Dive Brief:
- STEAM instruction from a well-trained educator can boost science achievement scores among students in high-poverty elementary schools, according to a study recently highlighted by the Arts Education Partnership.
- Conducted in California, the quasi-experimental study shows that students in 3rd-5th grade who received the nine one-hour blocks of STEAM instruction — focusing on the visual and performing arts — went from the 50th to the 63rd percentile on their district’s science assessment. Previous studies showed English learners gained the most from STEAM-focused programs, but this research suggests all students can learn from this approach and “envision phenomena that they were not able to directly observe,” the authors write.
- The fact that the researchers only collected one year of data is a limitation of the study, and further questions also include how a STEAM approach might impact achievement at the middle school level and what type of teacher preparation and professional development is most effective.
Dive Insight:
The purpose of blending the arts with STEM is not just to make sure the arts are not left behind as schools focus on improving test scores in core subject areas. The arts give students creative ways to tackle tough concepts, help them ask better questions, and use multiple methods to solve problems, according to a blog post from Concordia University-Portland.

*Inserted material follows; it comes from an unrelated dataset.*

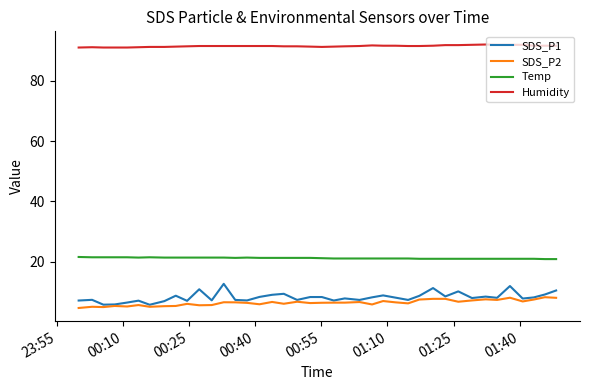

True or false: Temp has more than 1 points higher than both neighbors.

True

A STEAM approach also gives all students opportunities for hands-on learning, increases the chances that girls will stay engaged in STEM-related subject areas, and reinforces the importance of the arts, they write.
With the Every Student Succeeds Act calling out the arts as part of a "well-rounded" education, schools have more incentive to integrate arts into core subject areas, using techniques such as visual thinking strategies in science and hip-hop to increase literacy skills.